** Opening RECORDS FOR THIS TASK block **

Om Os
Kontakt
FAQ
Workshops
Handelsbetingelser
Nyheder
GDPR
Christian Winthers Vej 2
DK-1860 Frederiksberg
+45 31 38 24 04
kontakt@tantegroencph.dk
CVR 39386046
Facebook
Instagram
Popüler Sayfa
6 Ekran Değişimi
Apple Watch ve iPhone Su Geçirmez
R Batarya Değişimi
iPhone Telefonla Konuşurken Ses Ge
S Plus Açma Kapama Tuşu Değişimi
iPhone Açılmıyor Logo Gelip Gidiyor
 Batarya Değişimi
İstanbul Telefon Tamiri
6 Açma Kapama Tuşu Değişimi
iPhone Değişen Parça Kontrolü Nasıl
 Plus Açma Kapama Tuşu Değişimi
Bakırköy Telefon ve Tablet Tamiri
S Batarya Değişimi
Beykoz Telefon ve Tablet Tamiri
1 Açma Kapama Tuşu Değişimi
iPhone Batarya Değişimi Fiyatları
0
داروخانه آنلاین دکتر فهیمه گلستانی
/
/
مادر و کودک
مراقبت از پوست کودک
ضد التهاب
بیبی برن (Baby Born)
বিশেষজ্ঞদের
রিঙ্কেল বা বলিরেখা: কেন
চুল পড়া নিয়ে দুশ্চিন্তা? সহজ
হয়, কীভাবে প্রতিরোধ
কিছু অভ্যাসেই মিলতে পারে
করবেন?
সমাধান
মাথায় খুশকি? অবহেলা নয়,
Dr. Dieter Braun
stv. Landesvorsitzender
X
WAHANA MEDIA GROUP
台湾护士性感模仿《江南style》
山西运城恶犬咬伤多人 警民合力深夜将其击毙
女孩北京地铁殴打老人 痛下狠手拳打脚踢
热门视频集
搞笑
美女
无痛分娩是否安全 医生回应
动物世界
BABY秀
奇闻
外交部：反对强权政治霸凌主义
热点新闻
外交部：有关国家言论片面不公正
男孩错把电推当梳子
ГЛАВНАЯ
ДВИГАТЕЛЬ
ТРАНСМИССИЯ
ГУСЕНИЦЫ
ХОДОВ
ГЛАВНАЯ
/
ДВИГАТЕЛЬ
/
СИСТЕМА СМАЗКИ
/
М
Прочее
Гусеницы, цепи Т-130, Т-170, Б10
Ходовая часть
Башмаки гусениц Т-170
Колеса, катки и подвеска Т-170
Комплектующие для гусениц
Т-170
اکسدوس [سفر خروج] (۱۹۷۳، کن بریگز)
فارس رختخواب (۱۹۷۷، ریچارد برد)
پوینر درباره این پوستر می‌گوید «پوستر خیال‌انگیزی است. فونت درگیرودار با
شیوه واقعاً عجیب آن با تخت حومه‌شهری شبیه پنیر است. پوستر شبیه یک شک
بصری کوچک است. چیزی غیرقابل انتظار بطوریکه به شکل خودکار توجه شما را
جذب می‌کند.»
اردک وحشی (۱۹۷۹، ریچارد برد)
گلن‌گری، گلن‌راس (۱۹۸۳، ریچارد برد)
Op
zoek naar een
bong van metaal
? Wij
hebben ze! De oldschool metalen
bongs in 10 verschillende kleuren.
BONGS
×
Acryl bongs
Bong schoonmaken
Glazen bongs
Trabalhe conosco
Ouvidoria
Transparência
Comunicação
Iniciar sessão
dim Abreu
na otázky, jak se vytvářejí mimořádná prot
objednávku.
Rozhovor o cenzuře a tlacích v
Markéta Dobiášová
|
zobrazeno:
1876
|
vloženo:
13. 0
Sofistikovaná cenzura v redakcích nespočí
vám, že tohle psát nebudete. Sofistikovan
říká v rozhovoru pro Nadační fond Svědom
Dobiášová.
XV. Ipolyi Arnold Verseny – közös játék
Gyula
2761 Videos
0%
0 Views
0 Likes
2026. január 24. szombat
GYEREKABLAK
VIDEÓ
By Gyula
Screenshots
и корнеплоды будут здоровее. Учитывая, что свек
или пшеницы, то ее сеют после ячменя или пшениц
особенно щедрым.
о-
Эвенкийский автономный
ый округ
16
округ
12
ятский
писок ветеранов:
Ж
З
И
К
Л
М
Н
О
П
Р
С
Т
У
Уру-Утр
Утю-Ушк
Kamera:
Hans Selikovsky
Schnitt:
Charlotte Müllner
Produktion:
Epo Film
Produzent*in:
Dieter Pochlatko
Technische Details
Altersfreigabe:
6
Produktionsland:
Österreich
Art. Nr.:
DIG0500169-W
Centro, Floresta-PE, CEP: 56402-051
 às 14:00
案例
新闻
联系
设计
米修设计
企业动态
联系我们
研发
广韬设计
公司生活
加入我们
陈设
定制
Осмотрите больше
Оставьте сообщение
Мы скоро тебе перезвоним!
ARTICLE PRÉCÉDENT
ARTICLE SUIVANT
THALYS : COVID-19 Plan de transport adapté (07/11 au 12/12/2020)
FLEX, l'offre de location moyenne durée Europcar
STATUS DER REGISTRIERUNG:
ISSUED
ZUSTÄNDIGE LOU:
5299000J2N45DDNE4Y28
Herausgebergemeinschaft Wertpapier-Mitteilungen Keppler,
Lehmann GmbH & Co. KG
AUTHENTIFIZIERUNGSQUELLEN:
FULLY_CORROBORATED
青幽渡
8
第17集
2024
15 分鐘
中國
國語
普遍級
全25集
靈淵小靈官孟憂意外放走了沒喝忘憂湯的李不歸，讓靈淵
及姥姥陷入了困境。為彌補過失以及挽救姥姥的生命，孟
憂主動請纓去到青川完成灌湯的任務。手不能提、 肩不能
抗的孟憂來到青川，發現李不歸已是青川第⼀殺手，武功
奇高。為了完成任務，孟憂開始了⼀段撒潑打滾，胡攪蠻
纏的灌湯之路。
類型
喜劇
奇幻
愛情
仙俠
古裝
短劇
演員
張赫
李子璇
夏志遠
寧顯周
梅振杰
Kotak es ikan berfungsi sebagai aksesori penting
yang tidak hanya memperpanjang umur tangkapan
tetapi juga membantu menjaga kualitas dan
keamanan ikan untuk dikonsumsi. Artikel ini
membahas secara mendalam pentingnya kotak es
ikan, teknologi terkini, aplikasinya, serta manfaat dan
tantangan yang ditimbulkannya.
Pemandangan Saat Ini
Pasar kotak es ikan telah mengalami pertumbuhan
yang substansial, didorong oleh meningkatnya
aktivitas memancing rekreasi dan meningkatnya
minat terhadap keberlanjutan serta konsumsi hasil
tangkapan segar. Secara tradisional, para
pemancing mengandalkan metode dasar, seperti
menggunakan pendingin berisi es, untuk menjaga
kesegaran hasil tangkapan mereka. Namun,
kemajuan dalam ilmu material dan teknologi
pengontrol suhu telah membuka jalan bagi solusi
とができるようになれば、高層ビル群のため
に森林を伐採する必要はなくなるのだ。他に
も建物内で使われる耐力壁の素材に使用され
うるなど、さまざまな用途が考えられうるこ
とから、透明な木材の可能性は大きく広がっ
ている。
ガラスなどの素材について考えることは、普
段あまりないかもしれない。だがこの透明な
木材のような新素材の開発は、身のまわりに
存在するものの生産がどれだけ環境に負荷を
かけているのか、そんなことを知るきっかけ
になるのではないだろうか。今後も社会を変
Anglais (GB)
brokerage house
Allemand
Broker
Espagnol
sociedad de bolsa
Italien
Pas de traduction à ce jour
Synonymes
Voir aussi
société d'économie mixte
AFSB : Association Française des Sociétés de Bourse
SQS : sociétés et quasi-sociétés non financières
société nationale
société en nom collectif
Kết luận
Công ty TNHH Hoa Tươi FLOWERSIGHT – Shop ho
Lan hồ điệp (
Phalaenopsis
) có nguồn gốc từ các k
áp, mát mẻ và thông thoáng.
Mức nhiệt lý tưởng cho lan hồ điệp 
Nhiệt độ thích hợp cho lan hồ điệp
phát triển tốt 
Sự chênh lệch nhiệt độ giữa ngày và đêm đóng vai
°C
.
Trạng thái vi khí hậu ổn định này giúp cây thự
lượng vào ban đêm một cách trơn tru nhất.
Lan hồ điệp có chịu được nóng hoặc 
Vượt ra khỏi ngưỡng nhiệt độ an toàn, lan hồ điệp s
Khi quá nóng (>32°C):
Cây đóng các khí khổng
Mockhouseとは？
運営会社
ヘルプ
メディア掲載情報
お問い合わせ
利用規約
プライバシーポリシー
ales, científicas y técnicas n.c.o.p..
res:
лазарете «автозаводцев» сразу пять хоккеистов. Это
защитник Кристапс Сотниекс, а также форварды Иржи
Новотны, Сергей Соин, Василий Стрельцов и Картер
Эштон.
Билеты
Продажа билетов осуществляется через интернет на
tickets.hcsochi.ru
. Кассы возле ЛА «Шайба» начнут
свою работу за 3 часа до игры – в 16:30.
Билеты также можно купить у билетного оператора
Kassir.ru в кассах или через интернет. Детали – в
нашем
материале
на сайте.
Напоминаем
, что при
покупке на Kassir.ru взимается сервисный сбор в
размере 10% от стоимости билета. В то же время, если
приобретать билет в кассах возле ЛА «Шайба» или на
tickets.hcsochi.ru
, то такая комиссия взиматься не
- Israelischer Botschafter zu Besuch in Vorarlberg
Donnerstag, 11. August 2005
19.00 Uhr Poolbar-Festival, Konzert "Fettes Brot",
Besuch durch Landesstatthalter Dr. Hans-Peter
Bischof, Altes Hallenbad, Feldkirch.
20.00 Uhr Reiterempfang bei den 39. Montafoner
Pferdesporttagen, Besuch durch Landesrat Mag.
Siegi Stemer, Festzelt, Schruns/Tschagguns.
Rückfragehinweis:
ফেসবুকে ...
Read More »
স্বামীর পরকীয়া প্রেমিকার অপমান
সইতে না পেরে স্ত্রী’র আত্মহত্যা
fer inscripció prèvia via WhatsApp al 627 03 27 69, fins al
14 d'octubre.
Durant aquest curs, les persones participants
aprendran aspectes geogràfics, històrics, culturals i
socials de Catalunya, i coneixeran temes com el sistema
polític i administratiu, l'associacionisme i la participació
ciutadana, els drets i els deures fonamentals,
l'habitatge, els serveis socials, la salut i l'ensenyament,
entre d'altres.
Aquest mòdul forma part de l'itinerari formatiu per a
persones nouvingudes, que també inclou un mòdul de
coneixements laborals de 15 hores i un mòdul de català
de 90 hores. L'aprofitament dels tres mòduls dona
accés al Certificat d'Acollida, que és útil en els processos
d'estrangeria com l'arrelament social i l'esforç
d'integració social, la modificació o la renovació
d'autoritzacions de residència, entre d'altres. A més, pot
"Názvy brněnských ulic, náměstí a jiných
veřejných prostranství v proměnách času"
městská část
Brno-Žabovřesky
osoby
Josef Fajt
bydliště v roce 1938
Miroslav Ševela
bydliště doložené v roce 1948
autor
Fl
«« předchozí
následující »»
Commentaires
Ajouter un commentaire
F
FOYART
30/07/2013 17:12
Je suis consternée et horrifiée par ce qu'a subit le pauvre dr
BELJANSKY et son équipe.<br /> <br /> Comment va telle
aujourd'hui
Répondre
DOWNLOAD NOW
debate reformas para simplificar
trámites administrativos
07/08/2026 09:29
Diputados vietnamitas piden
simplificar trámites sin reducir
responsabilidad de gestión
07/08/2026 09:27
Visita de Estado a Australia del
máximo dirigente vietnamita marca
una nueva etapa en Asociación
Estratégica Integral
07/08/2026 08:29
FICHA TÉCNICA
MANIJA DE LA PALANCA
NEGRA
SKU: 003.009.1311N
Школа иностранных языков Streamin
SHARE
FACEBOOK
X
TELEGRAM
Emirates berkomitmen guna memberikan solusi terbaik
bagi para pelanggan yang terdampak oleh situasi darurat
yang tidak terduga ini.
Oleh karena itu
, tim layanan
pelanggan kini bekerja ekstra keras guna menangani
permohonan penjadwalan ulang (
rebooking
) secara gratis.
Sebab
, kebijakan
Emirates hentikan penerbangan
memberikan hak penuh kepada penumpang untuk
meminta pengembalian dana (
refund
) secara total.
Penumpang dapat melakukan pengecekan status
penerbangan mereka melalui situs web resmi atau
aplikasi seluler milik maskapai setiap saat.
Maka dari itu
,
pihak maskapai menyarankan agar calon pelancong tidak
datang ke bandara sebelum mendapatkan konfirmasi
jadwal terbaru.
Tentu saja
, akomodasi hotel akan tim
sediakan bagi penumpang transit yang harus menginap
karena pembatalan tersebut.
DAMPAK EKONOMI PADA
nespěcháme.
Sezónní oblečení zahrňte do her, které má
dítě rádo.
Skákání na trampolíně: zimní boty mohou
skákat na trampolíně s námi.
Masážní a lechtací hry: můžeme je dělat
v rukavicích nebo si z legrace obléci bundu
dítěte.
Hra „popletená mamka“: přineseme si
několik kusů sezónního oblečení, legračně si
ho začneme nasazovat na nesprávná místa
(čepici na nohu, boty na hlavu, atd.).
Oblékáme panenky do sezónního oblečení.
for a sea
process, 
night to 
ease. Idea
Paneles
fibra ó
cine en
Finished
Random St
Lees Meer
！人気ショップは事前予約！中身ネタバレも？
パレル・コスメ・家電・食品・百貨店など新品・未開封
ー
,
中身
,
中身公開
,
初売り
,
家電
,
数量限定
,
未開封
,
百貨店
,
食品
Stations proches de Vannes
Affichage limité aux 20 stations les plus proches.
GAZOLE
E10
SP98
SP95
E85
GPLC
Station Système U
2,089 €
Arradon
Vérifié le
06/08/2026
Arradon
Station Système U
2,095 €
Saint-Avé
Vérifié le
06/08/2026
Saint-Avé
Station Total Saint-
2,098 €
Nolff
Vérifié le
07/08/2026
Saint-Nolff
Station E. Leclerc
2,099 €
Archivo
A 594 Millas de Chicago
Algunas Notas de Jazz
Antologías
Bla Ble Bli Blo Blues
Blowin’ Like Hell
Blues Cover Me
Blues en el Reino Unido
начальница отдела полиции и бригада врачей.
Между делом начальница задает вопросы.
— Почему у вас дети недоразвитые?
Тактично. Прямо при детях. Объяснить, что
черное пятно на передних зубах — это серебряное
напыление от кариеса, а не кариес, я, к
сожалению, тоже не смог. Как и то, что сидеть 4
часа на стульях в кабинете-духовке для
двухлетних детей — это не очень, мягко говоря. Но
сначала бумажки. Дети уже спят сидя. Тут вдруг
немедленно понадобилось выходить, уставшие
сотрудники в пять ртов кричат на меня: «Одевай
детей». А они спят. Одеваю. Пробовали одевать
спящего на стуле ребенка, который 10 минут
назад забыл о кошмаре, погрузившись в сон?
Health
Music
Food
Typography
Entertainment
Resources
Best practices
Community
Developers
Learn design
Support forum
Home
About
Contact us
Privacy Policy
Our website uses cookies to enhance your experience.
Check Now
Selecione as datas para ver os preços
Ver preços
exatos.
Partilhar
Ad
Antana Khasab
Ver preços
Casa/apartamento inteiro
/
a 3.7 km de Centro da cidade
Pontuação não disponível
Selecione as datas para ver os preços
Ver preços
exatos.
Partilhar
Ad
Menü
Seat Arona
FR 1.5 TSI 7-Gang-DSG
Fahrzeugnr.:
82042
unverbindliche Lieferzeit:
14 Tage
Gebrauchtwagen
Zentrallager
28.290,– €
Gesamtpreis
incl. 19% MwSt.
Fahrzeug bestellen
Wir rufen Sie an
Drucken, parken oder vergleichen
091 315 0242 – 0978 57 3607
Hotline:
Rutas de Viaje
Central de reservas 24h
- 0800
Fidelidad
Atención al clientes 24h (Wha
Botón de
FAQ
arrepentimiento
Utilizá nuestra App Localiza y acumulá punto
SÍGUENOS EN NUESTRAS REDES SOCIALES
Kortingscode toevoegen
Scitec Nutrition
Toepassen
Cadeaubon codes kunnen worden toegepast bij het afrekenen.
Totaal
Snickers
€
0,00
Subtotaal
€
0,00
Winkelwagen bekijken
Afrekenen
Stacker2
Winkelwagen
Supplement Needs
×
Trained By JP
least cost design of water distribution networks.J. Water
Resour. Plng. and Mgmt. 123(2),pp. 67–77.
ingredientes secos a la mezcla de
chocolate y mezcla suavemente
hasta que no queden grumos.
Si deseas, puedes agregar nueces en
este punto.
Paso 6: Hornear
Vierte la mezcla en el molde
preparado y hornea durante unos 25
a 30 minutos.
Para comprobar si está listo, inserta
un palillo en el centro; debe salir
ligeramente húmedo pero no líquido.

** Closing RECORDS FOR THIS TASK block **

§ **PROBLEM REQUIREMENTS**
Start with the first line of the data and print every line exactly. The line containing "S Plus Açma Kapama Tuşu Değişimi" is the last one to include.

§ **ANSWER TO THE PROBLEM**
Om Os
Kontakt
FAQ
Workshops
Handelsbetingelser
Nyheder
GDPR
Christian Winthers Vej 2
DK-1860 Frederiksberg
+45 31 38 24 04
kontakt@tantegroencph.dk
CVR 39386046
Facebook
Instagram
Popüler Sayfa
6 Ekran Değişimi
Apple Watch ve iPhone Su Geçirmez
R Batarya Değişimi
iPhone Telefonla Konuşurken Ses Ge
S Plus Açma Kapama Tuşu Değişimi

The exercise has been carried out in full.